Copy everything from the start of the items below down to the line containing "monochrome: a -6.99, b 35.61, size 1.4", with both the first line and that line included.

__Data listing__.
#####
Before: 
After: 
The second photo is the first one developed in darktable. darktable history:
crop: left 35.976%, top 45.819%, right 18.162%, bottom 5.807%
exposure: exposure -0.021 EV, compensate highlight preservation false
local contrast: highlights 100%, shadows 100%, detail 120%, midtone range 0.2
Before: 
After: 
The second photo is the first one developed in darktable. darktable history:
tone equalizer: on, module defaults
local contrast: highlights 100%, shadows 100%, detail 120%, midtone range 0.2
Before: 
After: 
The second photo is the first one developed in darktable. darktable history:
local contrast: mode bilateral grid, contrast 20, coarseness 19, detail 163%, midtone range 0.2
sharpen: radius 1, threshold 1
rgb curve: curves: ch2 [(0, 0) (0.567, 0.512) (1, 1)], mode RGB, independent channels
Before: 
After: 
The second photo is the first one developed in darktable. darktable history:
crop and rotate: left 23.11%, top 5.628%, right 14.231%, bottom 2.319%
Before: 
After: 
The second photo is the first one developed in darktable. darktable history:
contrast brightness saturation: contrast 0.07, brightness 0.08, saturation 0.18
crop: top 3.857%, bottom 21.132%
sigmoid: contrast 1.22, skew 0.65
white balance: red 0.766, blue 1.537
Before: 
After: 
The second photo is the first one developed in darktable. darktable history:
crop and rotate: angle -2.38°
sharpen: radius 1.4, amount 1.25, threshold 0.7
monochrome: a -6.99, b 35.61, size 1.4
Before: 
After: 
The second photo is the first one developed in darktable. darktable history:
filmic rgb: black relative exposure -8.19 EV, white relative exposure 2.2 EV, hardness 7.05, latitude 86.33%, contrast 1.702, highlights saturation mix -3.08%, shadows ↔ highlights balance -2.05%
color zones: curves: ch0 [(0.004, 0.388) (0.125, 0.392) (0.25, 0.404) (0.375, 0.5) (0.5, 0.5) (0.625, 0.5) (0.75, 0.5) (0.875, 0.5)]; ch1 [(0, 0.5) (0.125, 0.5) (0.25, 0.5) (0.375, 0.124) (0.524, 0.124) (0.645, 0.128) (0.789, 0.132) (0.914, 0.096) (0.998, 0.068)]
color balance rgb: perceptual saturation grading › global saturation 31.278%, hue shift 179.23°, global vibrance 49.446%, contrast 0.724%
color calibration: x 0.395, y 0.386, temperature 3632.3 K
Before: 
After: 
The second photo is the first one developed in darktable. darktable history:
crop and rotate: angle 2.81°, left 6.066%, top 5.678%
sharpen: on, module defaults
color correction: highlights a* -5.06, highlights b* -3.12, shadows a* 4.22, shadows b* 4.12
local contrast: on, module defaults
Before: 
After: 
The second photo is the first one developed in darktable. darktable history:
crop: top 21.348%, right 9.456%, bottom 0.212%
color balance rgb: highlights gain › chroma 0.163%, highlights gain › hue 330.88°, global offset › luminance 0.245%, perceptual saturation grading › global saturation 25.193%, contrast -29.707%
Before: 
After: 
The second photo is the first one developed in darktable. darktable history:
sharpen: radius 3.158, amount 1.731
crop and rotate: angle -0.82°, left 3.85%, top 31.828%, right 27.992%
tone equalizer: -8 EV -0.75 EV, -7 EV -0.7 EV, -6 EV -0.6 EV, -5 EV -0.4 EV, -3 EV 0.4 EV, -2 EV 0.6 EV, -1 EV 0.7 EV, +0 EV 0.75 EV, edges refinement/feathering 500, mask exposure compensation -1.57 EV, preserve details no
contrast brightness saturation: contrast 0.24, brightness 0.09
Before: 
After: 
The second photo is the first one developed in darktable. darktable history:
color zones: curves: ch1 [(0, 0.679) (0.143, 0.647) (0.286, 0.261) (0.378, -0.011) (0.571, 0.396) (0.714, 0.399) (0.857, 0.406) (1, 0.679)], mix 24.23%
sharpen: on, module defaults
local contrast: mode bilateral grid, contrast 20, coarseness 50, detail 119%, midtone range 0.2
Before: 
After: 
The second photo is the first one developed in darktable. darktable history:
#####
__The completed task__.
Before: 
After: 
The second photo is the first one developed in darktable. darktable history:
crop: left 35.976%, top 45.819%, right 18.162%, bottom 5.807%
exposure: exposure -0.021 EV, compensate highlight preservation false
local contrast: highlights 100%, shadows 100%, detail 120%, midtone range 0.2
Before: 
After: 
The second photo is the first one developed in darktable. darktable history:
tone equalizer: on, module defaults
local contrast: highlights 100%, shadows 100%, detail 120%, midtone range 0.2
Before: 
After: 
The second photo is the first one developed in darktable. darktable history:
local contrast: mode bilateral grid, contrast 20, coarseness 19, detail 163%, midtone range 0.2
sharpen: radius 1, threshold 1
rgb curve: curves: ch2 [(0, 0) (0.567, 0.512) (1, 1)], mode RGB, independent channels
Before: 
After: 
The second photo is the first one developed in darktable. darktable history:
crop and rotate: left 23.11%, top 5.628%, right 14.231%, bottom 2.319%
Before: 
After: 
The second photo is the first one developed in darktable. darktable history:
contrast brightness saturation: contrast 0.07, brightness 0.08, saturation 0.18
crop: top 3.857%, bottom 21.132%
sigmoid: contrast 1.22, skew 0.65
white balance: red 0.766, blue 1.537
Before: 
After: 
The second photo is the first one developed in darktable. darktable history:
crop and rotate: angle -2.38°
sharpen: radius 1.4, amount 1.25, threshold 0.7
monochrome: a -6.99, b 35.61, size 1.4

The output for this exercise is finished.